An audit token is a sealed envelope you can hand to a stranger. Inside is the list of what happened in a session, and stamped on the outside is the public seal that proves the envelope is real. The stranger can verify the seal alone — they never have to phone STRATT.

Technical Deep Dive

The route /audit/[token] is in the public-prefix list of middleware.ts, so it is reachable without a meridian session — that is the whole point: third parties verify without authenticating to STRATT.

Verification Sequence

sequenceDiagram
autonumber
participant V as Verifier (anyone)
participant P as /audit/[token].astro
participant O as orchestrator audit module
V->>P: GET /audit/<token>
P->>O: audit.verifyAuditToken(token)
O->>O: parse envelope, extract pubkey
O->>O: Ed25519 verify(payload, sig, pubkey)
O->>O: check exp on envelope
O-->>P: { valid, payload?, envelope?, reason? }
alt valid
P-->>V: render events list + exp + footer
else invalid
P-->>V: render reason (truncated/tampered/expired)
end

Render Surface

The successful render shows:

  • sessionId, issuedAt, event count, optional envelope.exp.
  • One <li> per event with kind, actor, ts, optional justification, and the event’s strat URI plus blake3 content hash.
  • A footer: “signed with Ed25519 … any third party can verify without contacting STRATT”.

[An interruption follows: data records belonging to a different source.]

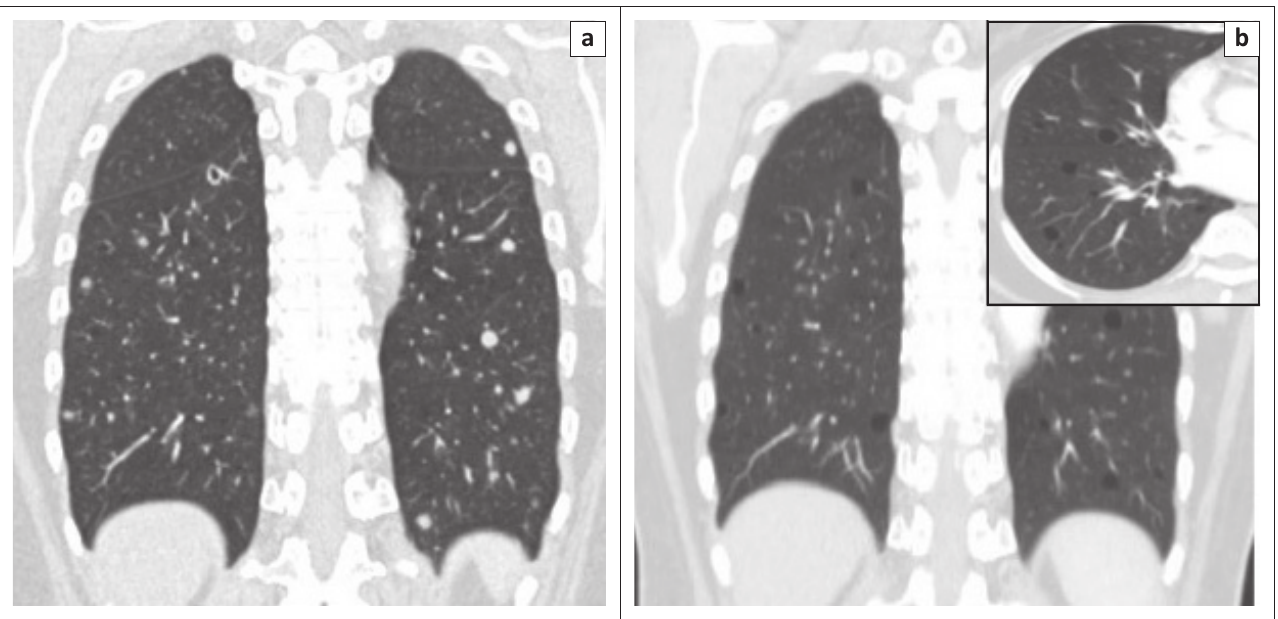
FIGURE 3: Coronal multiplanar reformatted images depicts the progression of solid pulmonary nodules to: (a) thick-walled cavitating nodules to (b) thin-walled pulmonary cysts over time. The uncomplicated thin-walled cysts are better appreciated in the magnified insert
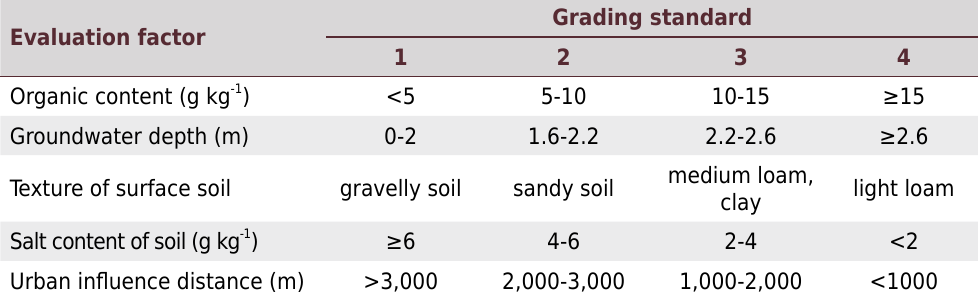
Table 2. Evaluation index values for cultivation suitability of unutilized land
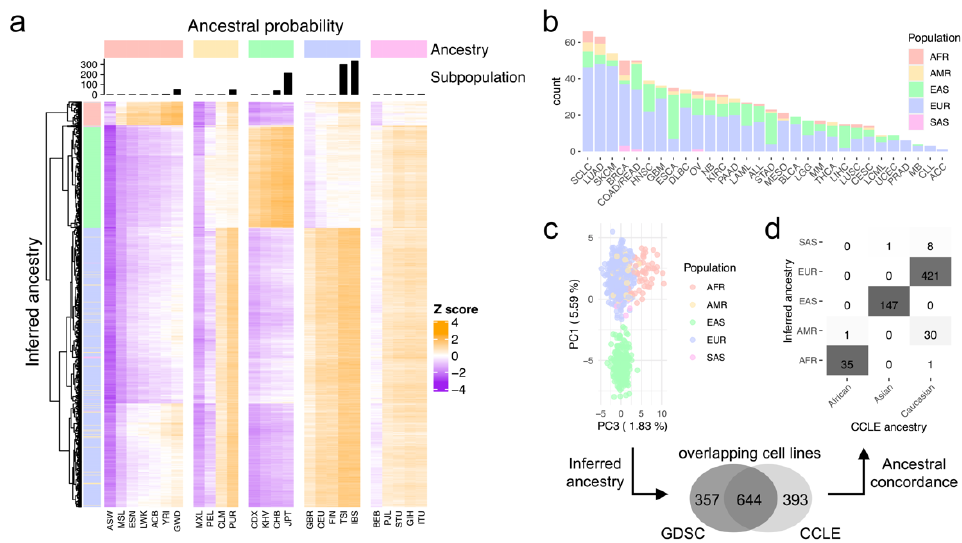
Figure 2. Inference of the ancestral distribution in cancer cell lines. ( a ) Heatmap of the z -scores for the inference of ancestry by estimating ancestral probabilities using a Bayesian method. ( b ) Distribution of inferred ancestries across cancer types. ( c ) PCA on the ancestral genotyping matrix. ( d ) Ancestral concordance between inferred ancestries of the GDSC and annotated CCLE CCLs.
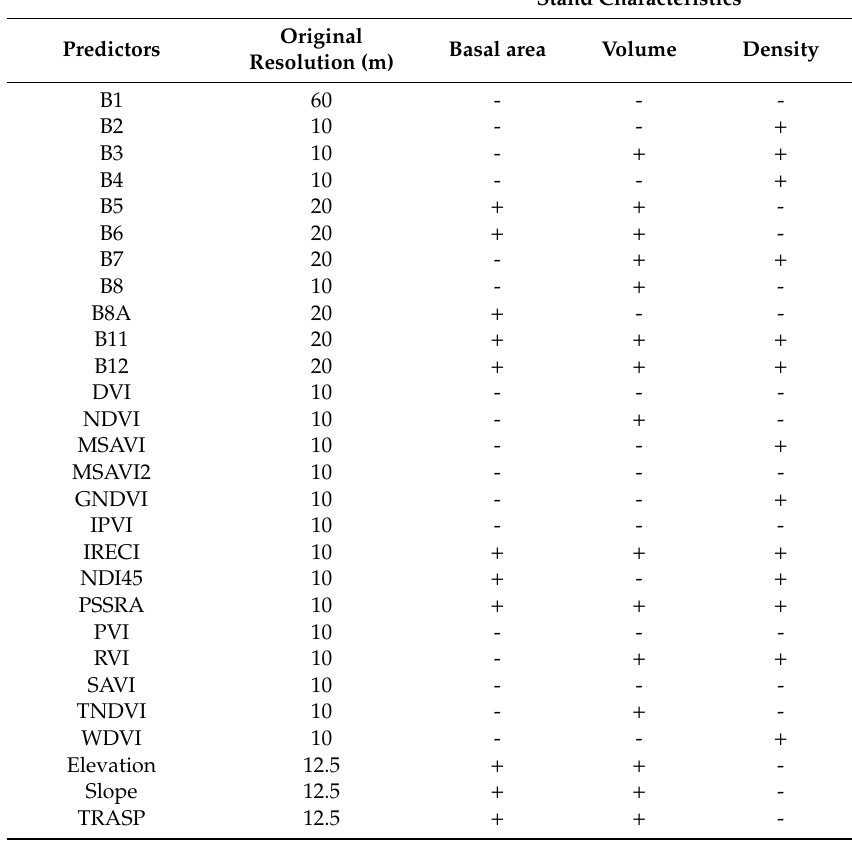
Table 4. Sentinel-2A and DEM predictors and variables used in forest stand characteristics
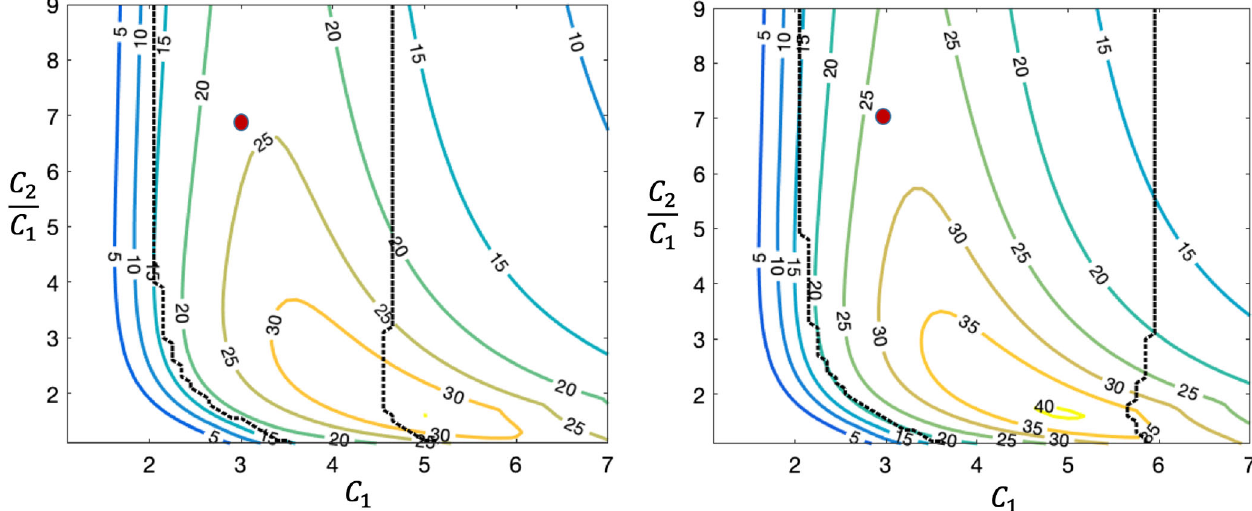
FIG. 7. The left plot shows the rf tolerance of the booster θ 1 ; 1 10 5 for the bunch charge of 500 pC compressed to the peak current of 10 kA. The right plot shows the same tolerance for the bunch charge of 250 pC compressed to the peak current of 5 kA. The red points show the working points. The dashed lines show the limits of the available rf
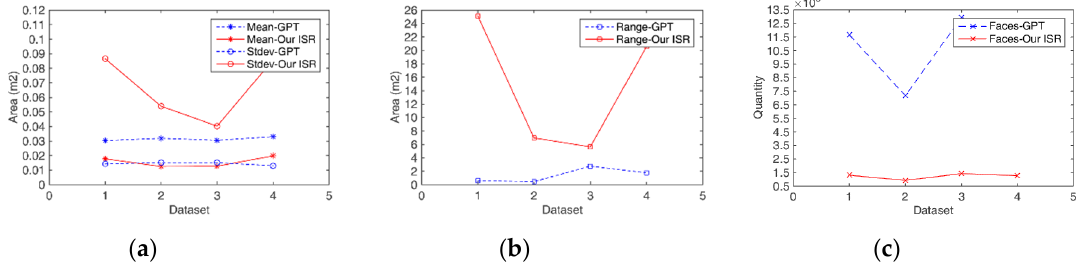
Figure 24. Statistics of patches in the mesh model: ( a ) Mean and Stdev , ( b ) Range , and ( c ) Quantity . The Mean and Stdev from greedy projection triangulation (GPT) were enlarged by 100 times for visual display effect.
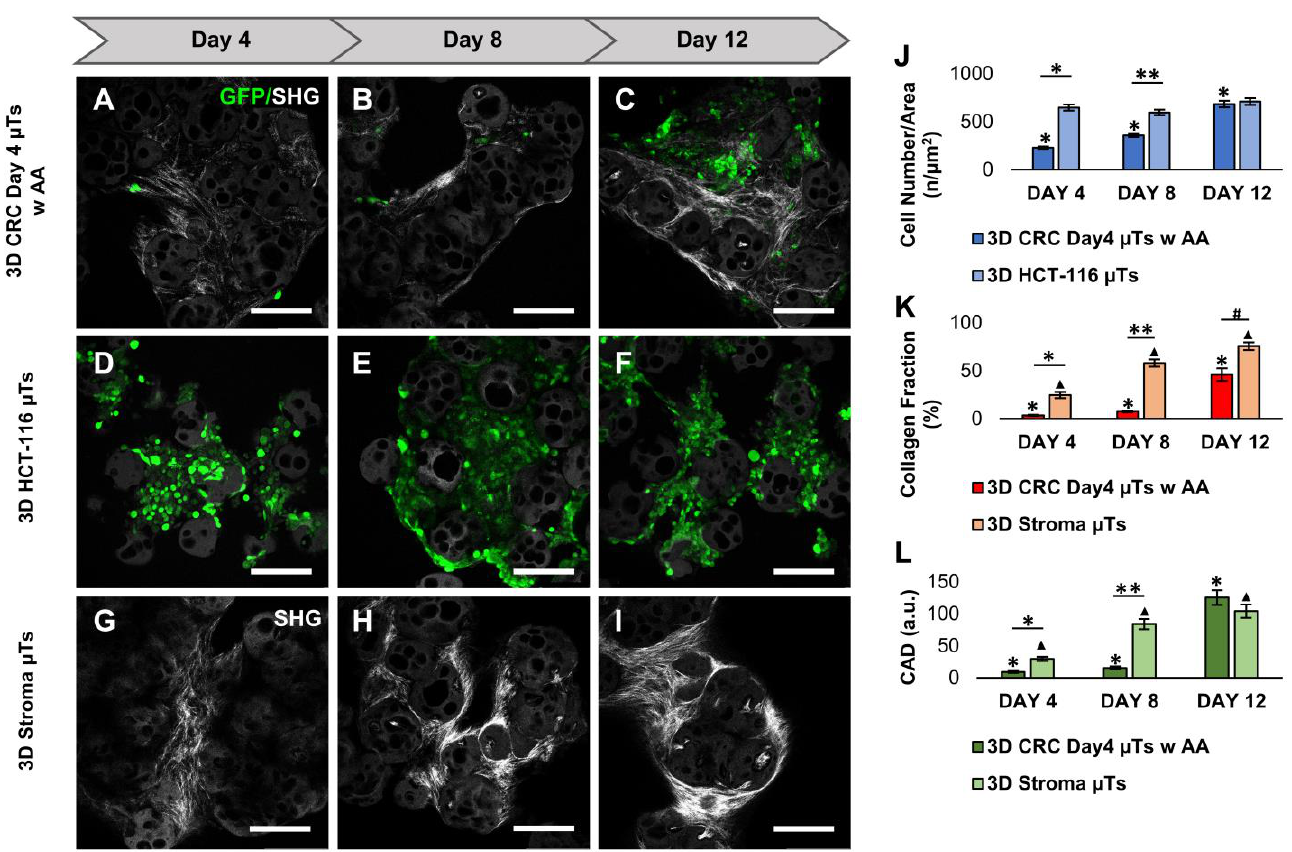
Figure 4. Comparison of cancer cell counts and extracellular matrix (ECM) remodeling between the 3D CRC Day4 µTs with Ascorbic Acid (AA), 3D HCT-116 µTs, and the 3D Stroma µTs, monitored on days 4, 8, and 12 of culturing. ( A – C ) Confocal images of the 3D CRC Day4 µTs with AA. ( D – F ) Confocal images of the 3D HCT-116 µTs. ( G – I ) Confocal images of the 3D Stroma µTs; scale bar: 150 µm; green fluorescent protein (GFP) expressed by HCT-116 cells (green) and collagen Second Harmonic Generation (SHG) signal (gray). ( J ) Graph of cell numbers over time for the HCT-116 cells in the 3D CRC Day4 µTs with AA and the 3D HCT-116 µTs; ( K ) Graph of collagen fraction analysis, and ( I ) collagen assembly degree (CAD) analysis for the 3D CRC Day4 µTs with AA and the 3D Stroma µTs. All the experiments were performed in triplicate (n = 3), and the values represented the mean and the mean standard error ( ∗ ; ∗∗ ; ;# p < 0.05).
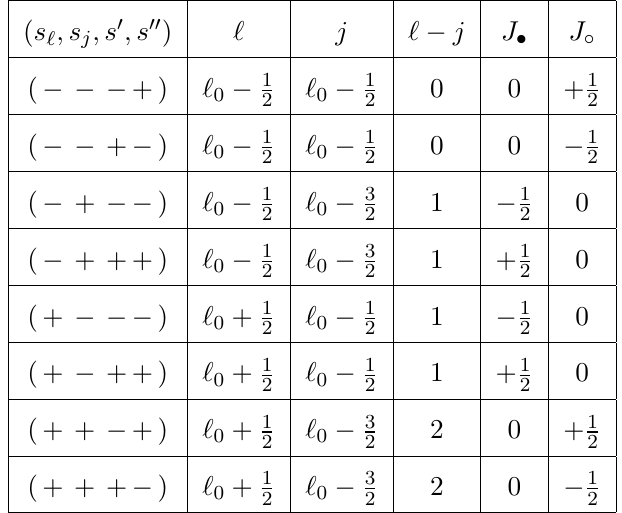
Table 9 . Level N e(cid:11) = 0 states in the R sector. In the (cid:12)rst column we adopt the shorthand notation ( (cid:6) ; (cid:6) ; (cid:6) ; (cid:6) ) for the state j ‘ 0 ; ‘ 0 (cid:0) 1 i NS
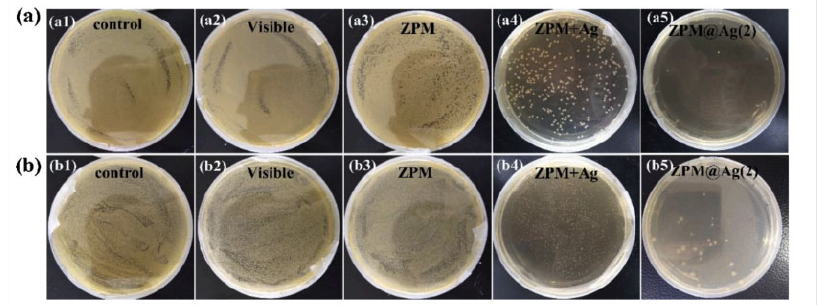
Figure 10. Agar plates showing the antimicrobial effect of Ag-doped ZPM MOFs against ( a ) E. coli and ( b ) S. aureus. Reproduced with permission from [88] .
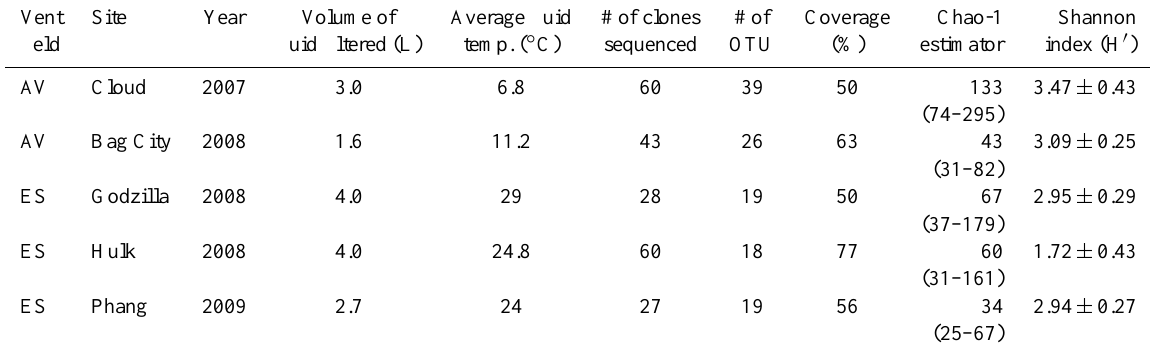
Table 2. Bacterial 16S rRNA gene clone libraries information and OTUs richness (Chao-1) and diversity (Shannon) estimates. Sequences with a similarity ≥ 97% are considered the same OTU. Uncertainties for the Chao-1 estimator (in brackets) and the Shannon index represents 95% confidence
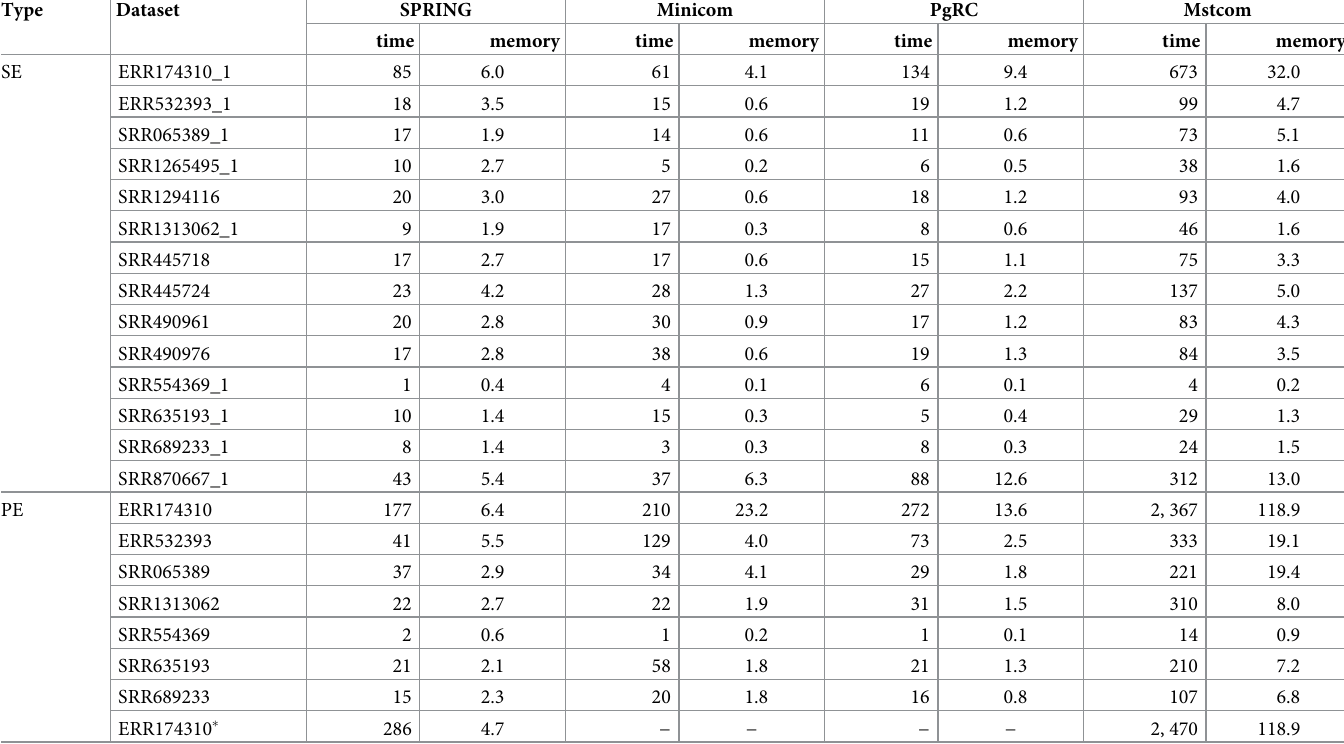
Table 3. Decompression time (seconds) and memory usage (GB) by different methods under the order-free mode. Type Dataset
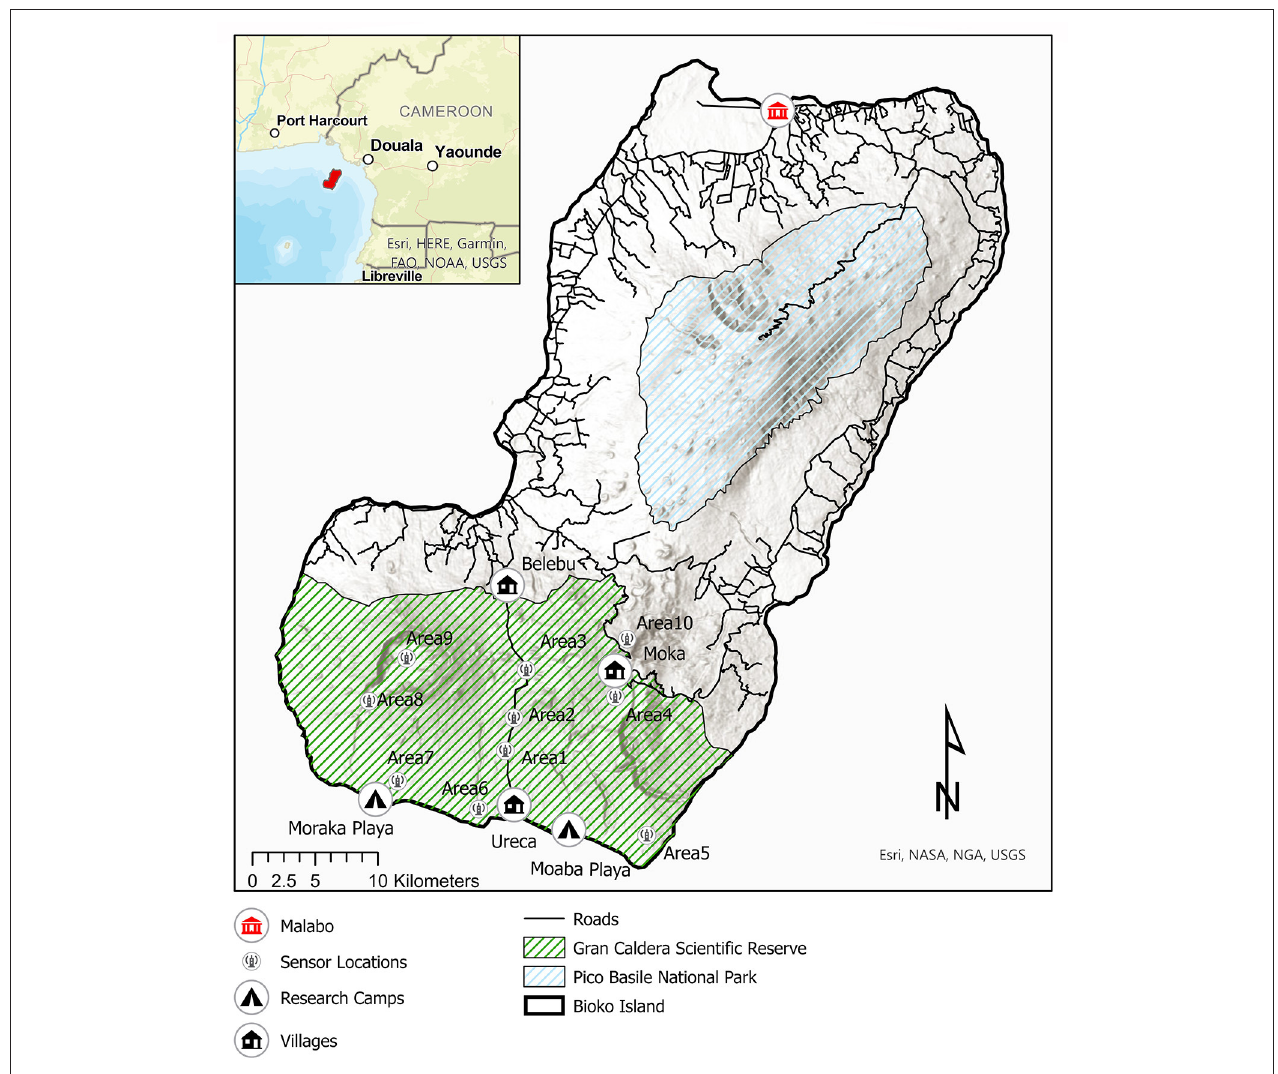
FIGURE 1 | Distribution of protected areas, roads, villages, research camps and the 10 monitored areas inside the Gran Caldera de Luba Scientific Reserve (shaded green) in Bioko Island, Equatorial Guinea. Area 9 is located within the Gran Caldera Volcánica de Luba u Ose, one of the most isolated locations in Bioko. The city of Malabo, capital of Equatorial Guinea, harbors the largest wildmeat markets in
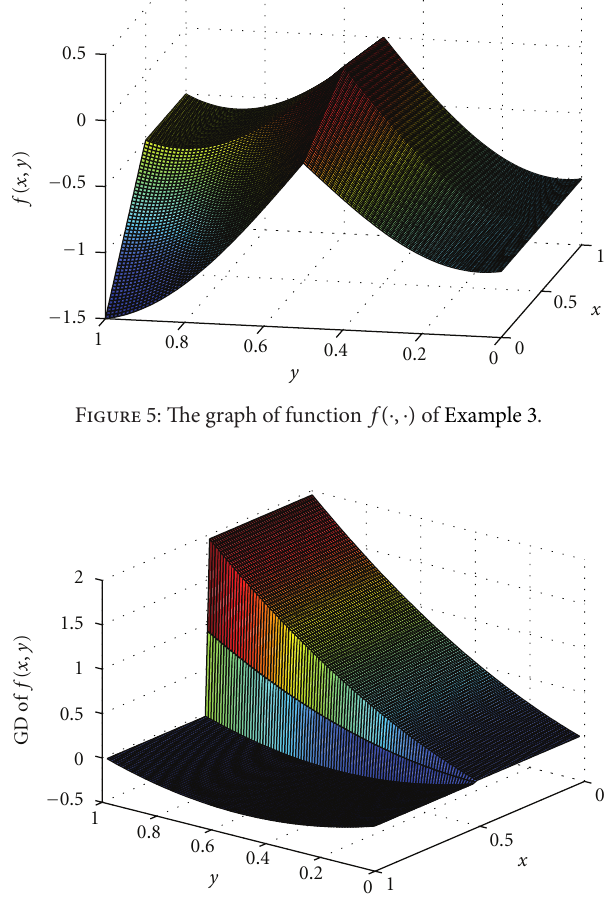
Figure 6: The graph of GD of 𝑓(⋅,⋅) with respect to 𝑥 for Example 3.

The footer is doctrine, not decoration — it tells the reader why the page is publicly reachable without auth.

Failure Surface

result.valid === false renders reason verbatim inside <code>. Reasons surfaced by the orchestrator typically include truncated, bad_signature, expired, unknown. The page never explains which failure mode applies beyond the reason string — keeps the verifier unattackable by error-oracle probing.

Key Terms

  • Envelope → Outer wrapper carrying pubkey, signature, exp; the payload is the inner events list.
  • strat URI → Canonical reference into the STRATT unit graph (e.g. unit id at the time of the event).
  • blake3 → Content hash of the artefact the event refers to; lets a verifier check that the artefact they have matches what was signed over.

Q&A

Q: Why include the public key in the token instead of fetching it from a JWKS? A: A JWKS lookup would force the verifier to contact STRATT, which defeats the “anyone can verify” promise. The signature still chains back to a known root because the public key’s kid matches the audit_keys table — anyone curious enough can cross-check, but it is not required for verification.

Q: Why is /audit/ allowed in the public prefix list? A: A third party verifier (auditor, regulator, counterparty) must reach the page without an airlock account. The verification logic itself is what gates trust, not the network boundary.

Q: What happens once envelope.exp is past? A: verifyAuditToken returns valid: false with reason="expired"; the page renders the failure section. The signature is still mathematically valid but the issuer chose to bound how long the link should be honoured.

Examples

Counsel emails a regulator a link https://stratt.dev/audit/<token>. The regulator opens it on their machine. Meridian renders 14 events, each tagged with the agent designation, justification quote, unit URI, and Blake3 hash of the artefact at that moment. The regulator pastes the artefact into a separate Blake3 hasher, confirms the hashes match, and signs off — without ever logging in.